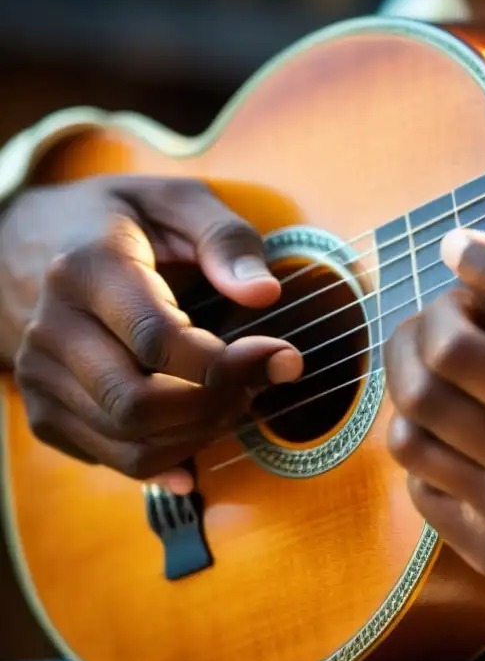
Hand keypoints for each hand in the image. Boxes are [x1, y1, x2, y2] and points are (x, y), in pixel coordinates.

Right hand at [0, 175, 302, 492]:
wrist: (28, 242)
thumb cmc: (121, 219)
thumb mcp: (177, 200)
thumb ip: (225, 238)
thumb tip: (264, 293)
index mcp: (87, 268)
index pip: (156, 340)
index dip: (227, 362)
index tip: (280, 356)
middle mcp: (53, 329)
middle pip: (139, 404)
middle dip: (216, 405)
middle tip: (256, 381)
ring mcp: (41, 377)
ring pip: (131, 443)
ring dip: (202, 433)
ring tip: (235, 397)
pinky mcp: (46, 413)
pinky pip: (117, 460)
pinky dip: (174, 457)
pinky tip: (204, 428)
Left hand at [383, 230, 484, 579]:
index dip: (484, 259)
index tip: (456, 246)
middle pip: (451, 357)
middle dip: (432, 317)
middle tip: (447, 313)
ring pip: (414, 418)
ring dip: (409, 374)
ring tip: (434, 363)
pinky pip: (415, 476)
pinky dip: (424, 439)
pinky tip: (454, 429)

### WHAT YOU HAVE TO DO
Your response should consist solely of the lines from the one that holds "middle dip: (432, 317)" through the end of the listing above, reproduced exactly.

### REPLY TO THE TASK
middle dip: (432, 317)
middle tip: (447, 313)
ring pip: (414, 418)
ring dip: (409, 374)
ring tip: (434, 363)
pinky pip: (415, 476)
pinky dip: (424, 439)
pinky tip: (454, 429)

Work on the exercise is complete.